On Friday afternoon, the Southern District Health Board said the MDM sessions had been split in two to allow clinicians more time, although it could not say when this occurred.

The issue was described as still under review in the board's 2011-12 "serious and sentinel" events report last week.

The draft and final reports into the mastectomy mistake have been released to the Otago Daily Times.

They include recommendations from Southern Community Laboratories (SCL).

A patient had an unnecessary mastectomy in March after her specimen was swapped with another patient's specimen. She was incorrectly diagnosed with invasive pleomorphic lobular carcinoma, the realisation of which about a week after the surgery led to immediate changes in how SCL handled specimens.

Patient services executive director Lexie O'Shea said through a spokesman on Friday that tumour and screening cases had been split into separate sessions. The spokesman did not know when this happened.

The woman's MRI results following the false positive biopsy were clear, after which the MDM still approved a mastectomy.

Offering a mastectomy and sentinel lymph node biopsy was the "safest course" in the circumstances, the report said.

Patient services medical director Dick Bunton told the ODT MRI was not as indicative as the mammogram that first raised concern.

The MRI result was "irrelevant", Mr Bunton said.

SCL's concerns about MDMs did not relate to that decision, he said.

In the June 12 draft and the final report, SCL expressed concern about the meetings.

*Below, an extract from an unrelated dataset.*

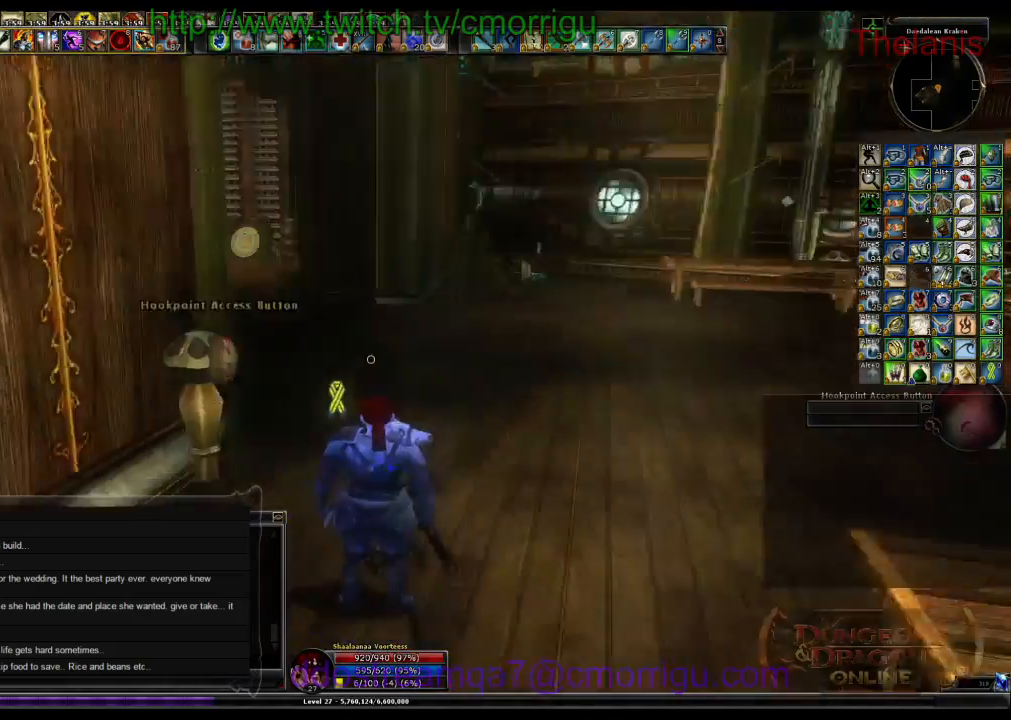
{"keys": [], "events": []}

"MDMs are often under considerable time pressure and usually run for 90 minutes and occasionally even up to 120 minutes.

"Consideration should be given to streamlining these meetings because, due [to] the number of cases, they can be too long.

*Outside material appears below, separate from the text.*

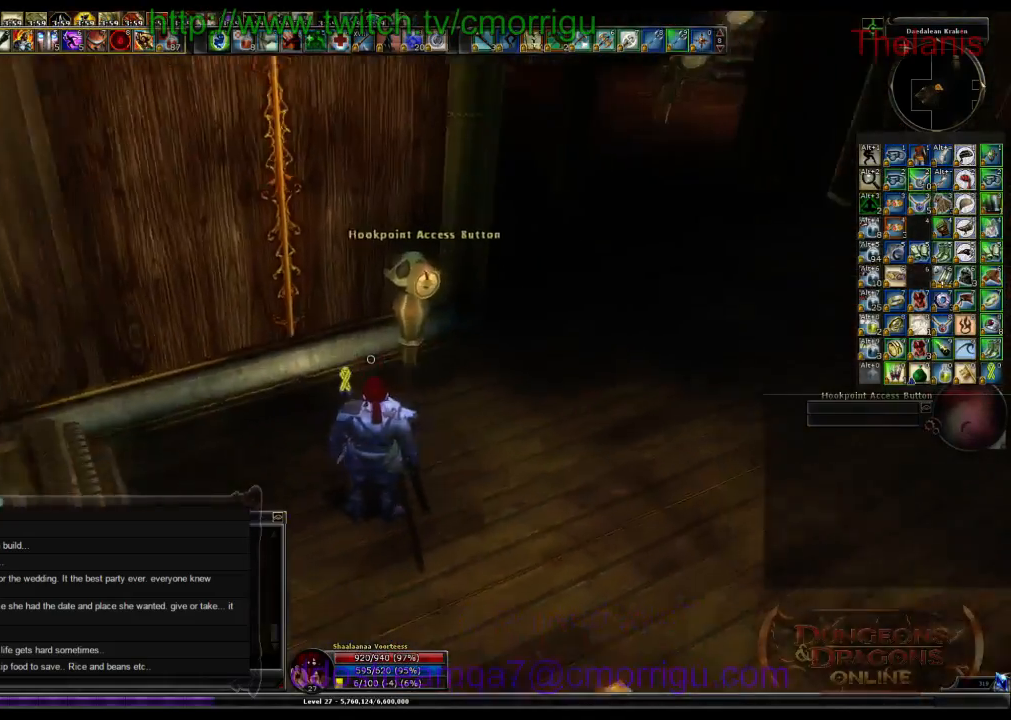
{"keys": ["w"], "events": [[333, "w", "down"]]}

"It is noted that the pathology findings are usually only a minor component of the time taken up, but where there is discrepancy the pressure of getting through the meeting must not compromise the completeness of the MDM discussion."

While some of this section was removed in the final report, one of the final recommendations is ensuring clinicians have enough time for each case, which the board said it had achieved.

Another of the lab's suggestions was completely removed from the final version.

The lab said fine needle aspiration cytology (FNAC) had "essentially ceased locally" as a diagnostic tool for breast cancer.

Using FNAC gave results equivalent to core biopsy at less cost, and less patient discomfort, the lab said.

In response, Mr Bunton said this was taken out because such thinking did not agree with the national position on FNAC. The statement was a "laboratory-centred view" on diagnostic procedures and did not reflect the views of clinicians.

The Dunedin case, and four others nationally, sparked a Ministry of Health national inquiry this year.

The inquiry identified MDMs as a key opportunity to pick up inconsistencies in test results, challenge assumptions and question diagnoses.

The ministry published new guidelines for MDMs shortly after the breast panel reported back in September.